The idea of this question is to judge whether the weights of the minimum spanning tree and the second-smallest spanning tree of a graph are the same, that is, whether the minimum spanning tree is unique. First run prim to find the minimum spanning tree, then add each edge that is not in the minimum spanning tree to the MST, then delete the edge with the largest weight on the formed ring, and finally judge it.

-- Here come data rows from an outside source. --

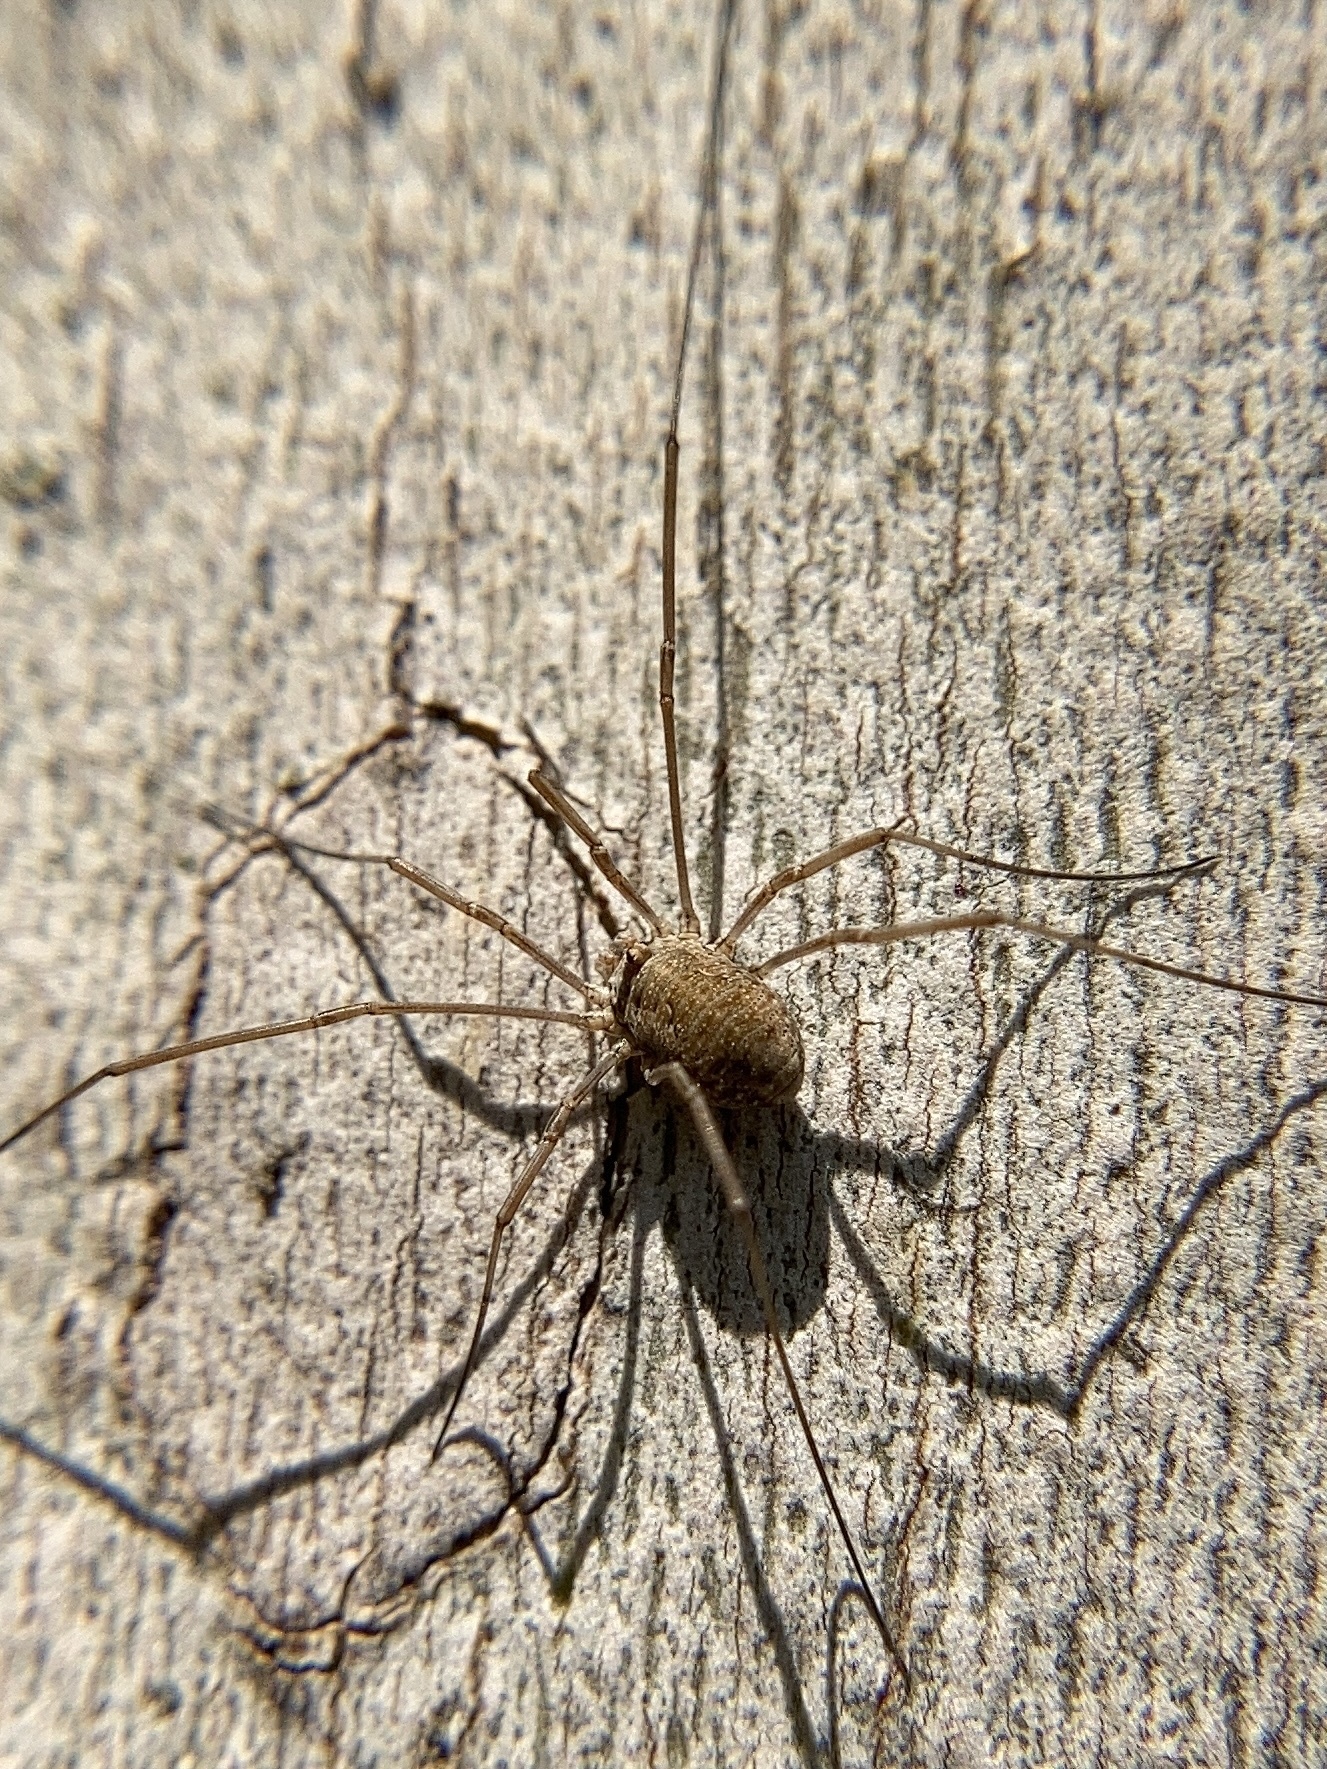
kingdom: Animalia
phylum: Arthropoda
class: Arachnida
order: Opiliones
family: Phalangiidae
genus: Phalangium
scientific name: Phalangium opilio
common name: Daddy longleg
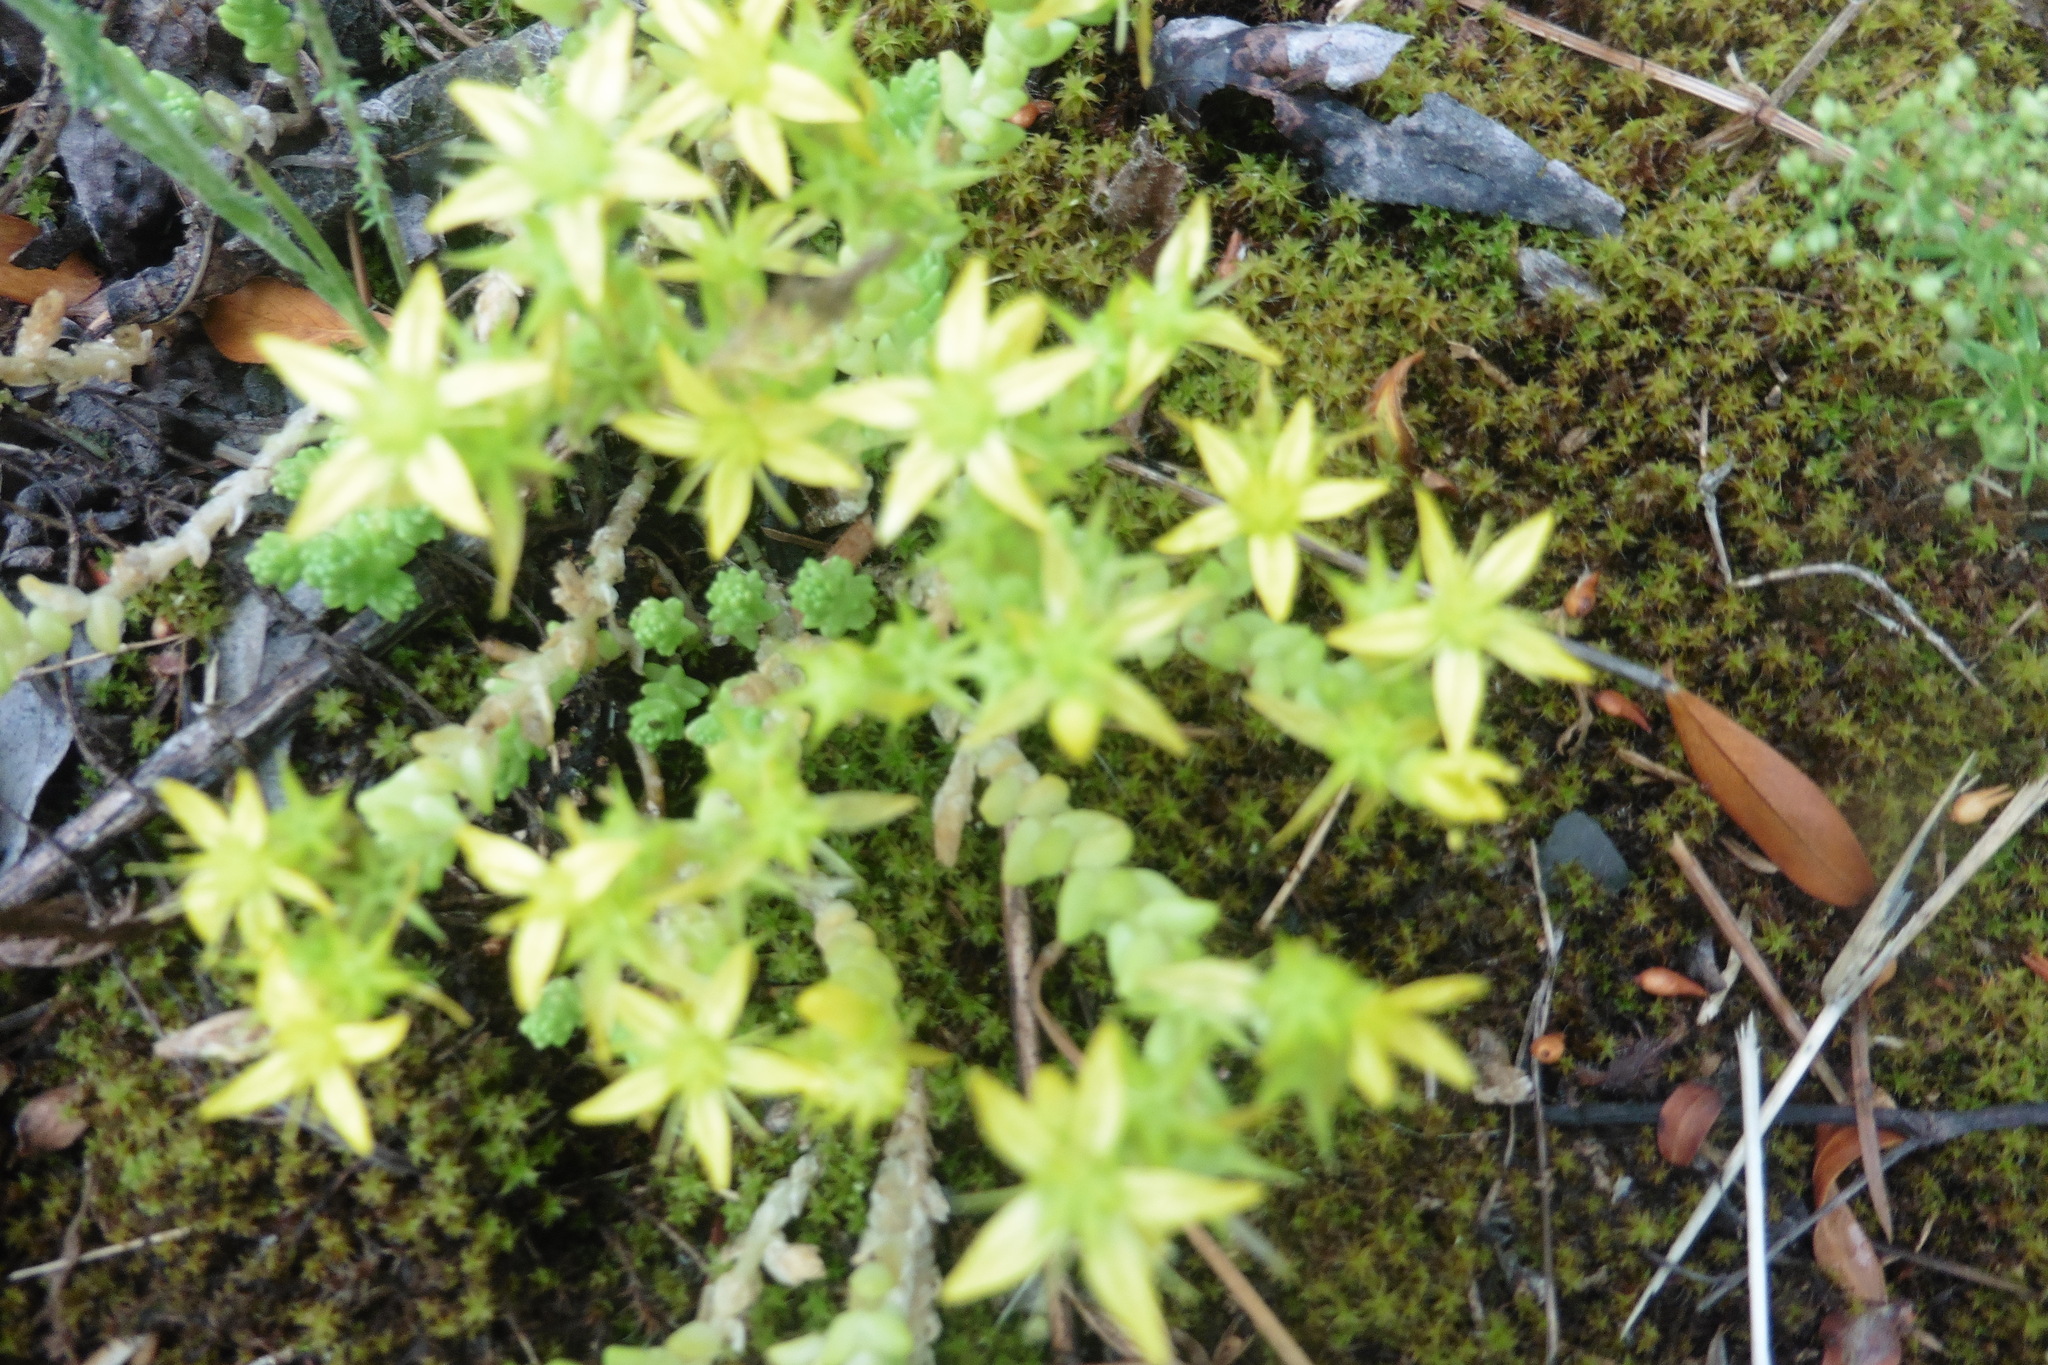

Senior qq's blog: https://blog.csdn.net/qq_28954601/article/details/71102139
Other big guys: https://www.cnblogs.com/bianjunting/p/10829212.html
My code:
#include <iostream>
#include <cstdio>
#include <algorithm>
#include <queue>
#include <cmath>
#include <string>
#include <vector>
#include <stack>
#include <map>
#include <sstream>
#include <cstring>
#include <set>
#include <cctype>
#include <bitset>
#define IO \
ios::sync_with_stdio(false); \
// cin.tie(0); \
// cout.tie(0);
using namespace std;
typedef long long LL;
const int maxn = 1e2 + 10;
const int maxm = 1e5 + 10;
const LL INF = 0x3f3f3f3f3f3f3f3f;
const int inf = 0x3f3f3f3f;
const LL mod = 11092019;
int dis[8][2] = {0, 1, 1, 0, 0, -1, -1, 0, 1, -1, 1, 1, -1, 1, -1, -1};
int n, m, e[maxn][maxn];
int Max[maxn][maxn]; // 区间内权值最大的边权
int lowc[maxn]; // 生成树到每个点的最短距离
int pre[maxn]; // 该点是由哪个店 "扩展" 进入 MST 的
bool used[maxn][maxn]; // 当前边有没有被使用过
bool vis[maxn]; // prim 算法 标记已经加入 MST 的点
void init(int n)
{
memset(e, inf, sizeof e);
for (int i = 1; i <= n; i++)
e[i][i] = 0;
}
int prim(int n)
{
int ans = 0;
memset(vis, false, sizeof vis);
memset(used, false, sizeof used);
memset(Max, 0, sizeof Max);
vis[1] = true;
pre[1] = -1; // 1 没有任何点引入
lowc[1] = 0;
for (int i = 2; i <= n; i++)
lowc[i] = e[1][i], pre[i] = 1;// 一开始每个点都是由 1 号点引入的
for (int i = 1; i < n; i++)
{
int minc = inf;
int p;
for (int j = 1; j <= n; j++)
{
if (!vis[j] && lowc[j] < minc)
{
p = j;
minc = lowc[j];
}
}
ans += minc;
vis[p] = true;
used[p][pre[p]] = used[pre[p]][p] = true;
for (int j = 1; j <= n; j++)
{
if (vis[j] && j != p) // 对于已经在 MST 里面的点
{
Max[j][p] = Max[p][j] = max(Max[j][pre[p]], lowc[p]); // 更新 i->j 上的最大权值
}
if (!vis[j] && lowc[j] > e[p][j])// 更新 MST 到各点的距离
{
pre[j] = p;
lowc[j] = e[p][j];
}
}
}
return ans;
}
int main()
{
#ifdef ONLINE_JUDGE
#else
freopen("in.txt", "r", stdin);
// freopen("out.txt", "w", stdout);
#endif
IO;
int T, a, b, c;
scanf("%d", &T);
while (T--)
{
scanf("%d %d", &n, &m);
init(n);
for (int i = 0; i < m; i++)
{
scanf("%d %d %d", &a, &b, &c);
e[a][b] = e[b][a] = c;
}
int ans = prim(n);
int temp = inf;
for (int i = 1; i <= n; i++)
for (int j = i + 1; j <= n; j++)
if (e[i][j] != inf && !used[i][j]) // 用每个不在 MST 更新temp
temp = min(temp, ans + e[i][j] - Max[i][j]);
if (temp == ans)
printf("Not Unique!\n");
else
printf("%d\n", ans);
}
return 0;
}